In one of the coolest, most visually appealing, and different pieces of SF I’ve watched in a while, See S2 really ramps up the scale of risk, the family drama, and the intense stupidity of Baba Voss and Magra’s children. Needless to say, herein lie spoilers for S1 (seriously, back the F away if this is going to impact your experience).
In See S2 Baba Voss enters the city of Trivantes to rescue his adopted daughter. His hulking, brutal, but kind of big hearted (to those he loves–see the family resemblance?) brother, Edo Voss, is waiting. Princess Magra tries to offset her sister’s growing madness as the queen throws body after body in the way of her great lie, silencing dissenters and starting wars with the militarily superior Travantes.
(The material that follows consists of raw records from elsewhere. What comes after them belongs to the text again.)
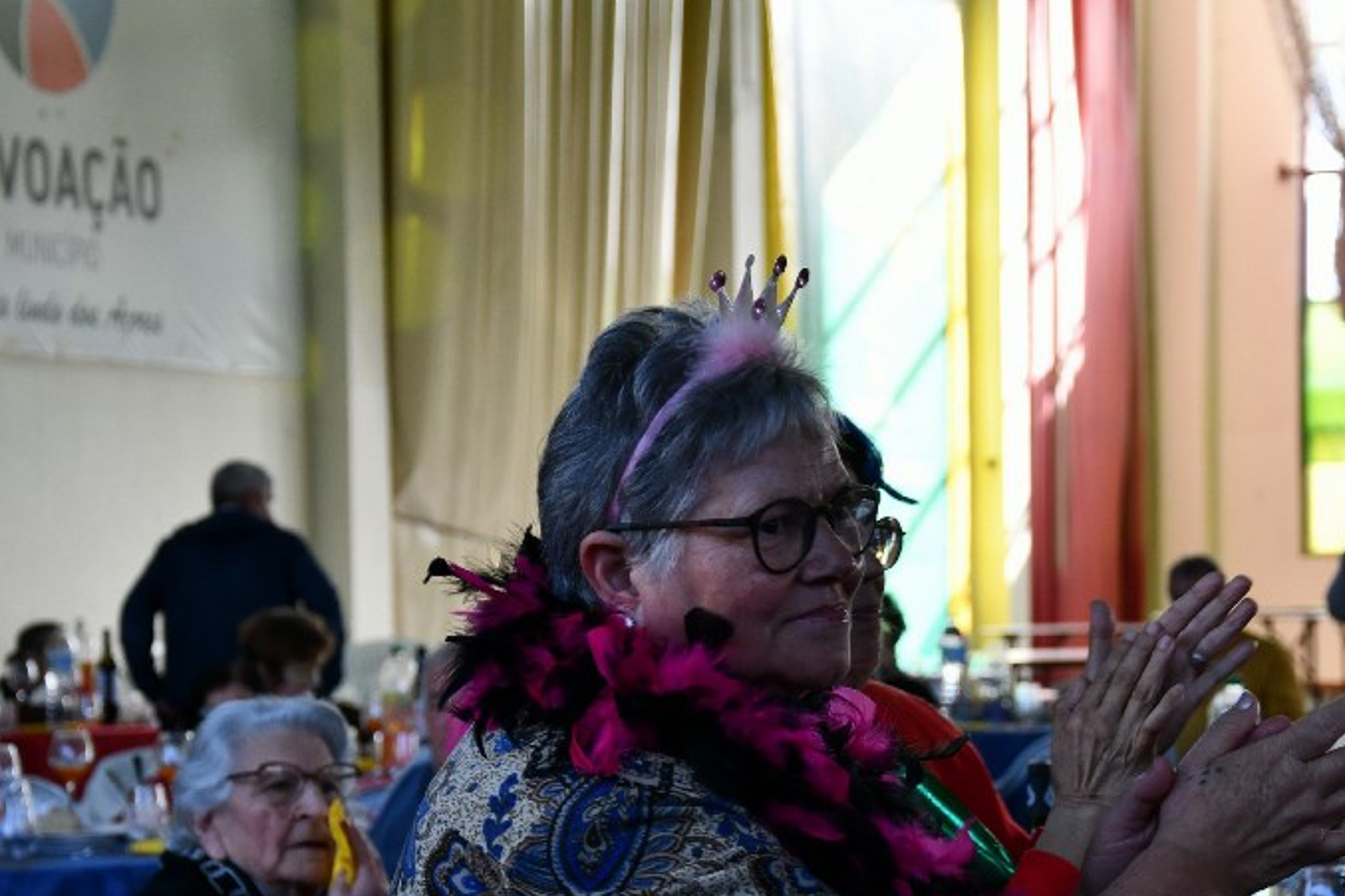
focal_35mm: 118
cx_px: 715
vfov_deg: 11.6
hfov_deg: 17.3
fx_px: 4407
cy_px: 600
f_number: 5
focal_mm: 52
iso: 560
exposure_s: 1/250
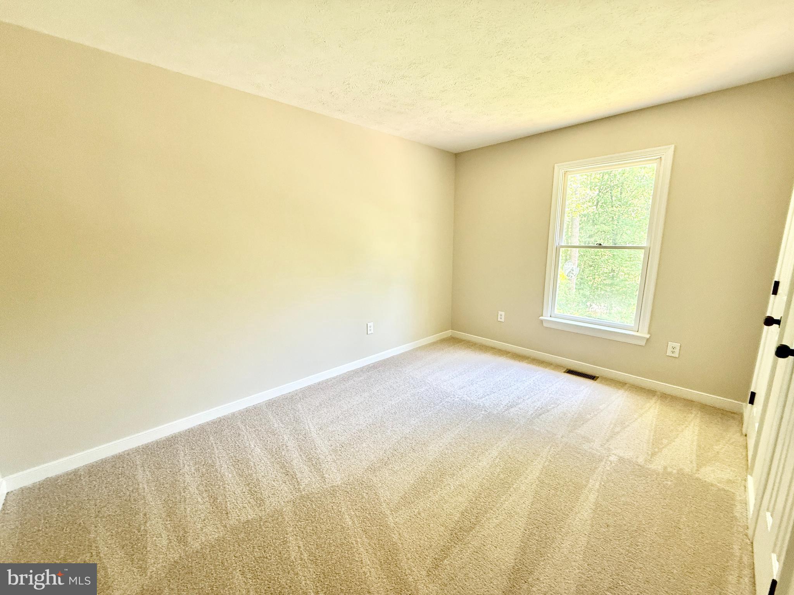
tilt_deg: -10.3
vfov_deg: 85.7
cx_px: 397
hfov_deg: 102.1
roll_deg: -0.7
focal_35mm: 14
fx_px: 321
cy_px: 298
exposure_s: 1/99
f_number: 2.2
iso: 250
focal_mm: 2.22
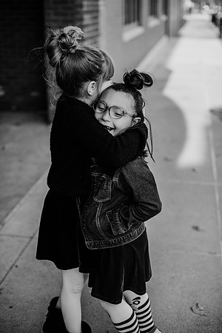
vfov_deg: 39.6
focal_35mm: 50
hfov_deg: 27.0
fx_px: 462
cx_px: 111
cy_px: 166
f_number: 2.2
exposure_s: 1/1600
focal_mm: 50
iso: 125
Magra is also the start of the reintegration of the sighted into the world after 500 years of society treating them as heretics to be burned, though if those sighted play any part other than soldiers for the men and breeders for the women remains to be seen.
This seismic shift in ideologies as the blind in power start seeing the benefits the sighted bring to their own conquests and start to try to re-shape the population’s theology around what can help them grasp and maintain power is a key theme this season. The sighted are popping up on both sides, and the impact they have on both militaries is massive—though the sighted under Edo seem to be used with far greater intelligence than those fighting under Baba Voss. A second major theme is between the two Voss brothers. They’ve been away from each other for what seems a lifetime, they’ve grown into wildly different men, and their different perspective on something from their past has the two deadliest warriors in the land on a collision course of epic proportions.
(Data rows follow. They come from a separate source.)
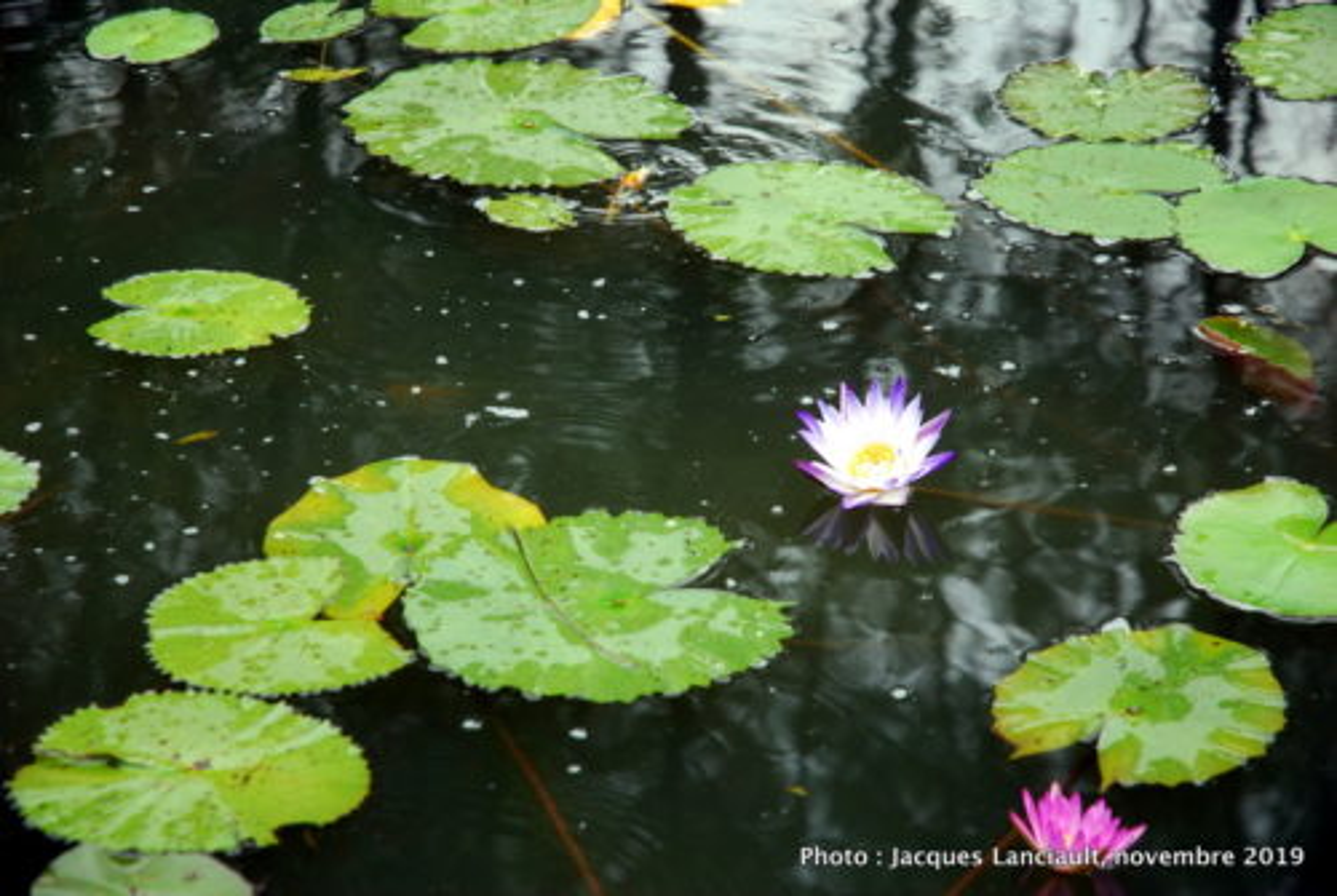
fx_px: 3905
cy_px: 448
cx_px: 668
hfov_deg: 19.4
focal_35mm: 105
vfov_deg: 13.1
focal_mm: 70
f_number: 4.5
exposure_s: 1/100
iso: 100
While See S2 is visually stunning with amazing choreography to continue the beautiful look and feel of this series established in See S1, there are a few things that really dragged this show down. For starters, and I reiterate my spoiler warning here, two characters that should have stayed dead at the end of last season did not die, and honestly, I feel a little robbed. Those character deaths landed, and it felt cheap to see them back on the screen.
Then, the son Kofun just drove me absolutely mental. I recognise the young kid making stupid decisions is a trope used to drive danger and tension and plot, but it was Haniwan in S1, and then she tagged in Kofun for S2, and I found myself sitting there hoping one of them would just get killed or have an intelligent thought so they stop being annoying and start creating interesting plot movement for their character arcs.
The ending scenes could also probably be telegraphed a mile off, robbing them of the emotional impact they should have had. They tried to jump on the Game of Thrones boat, stepped off the pier, and landed in the water.
Now that I’m done being a Negative Nathan, let’s talk about all the good See S2 manages. A sprawling story, plenty of lying and event perspective impacting the characters and story, massive battlescenes, a bitter landscape with even more bitter and broken people, and Jason Momoa and David Bautista absolutely smashing it on screen alongside Hera Hilmar, Alfre Woodard, and Sylvia Hoeks.
There’s plenty to be annoyed about in See S2, but in this reviewer’s opinion, there is plenty more to be excited about to tip the scales back in the right direction. I am crossing everything that See gets a season 3.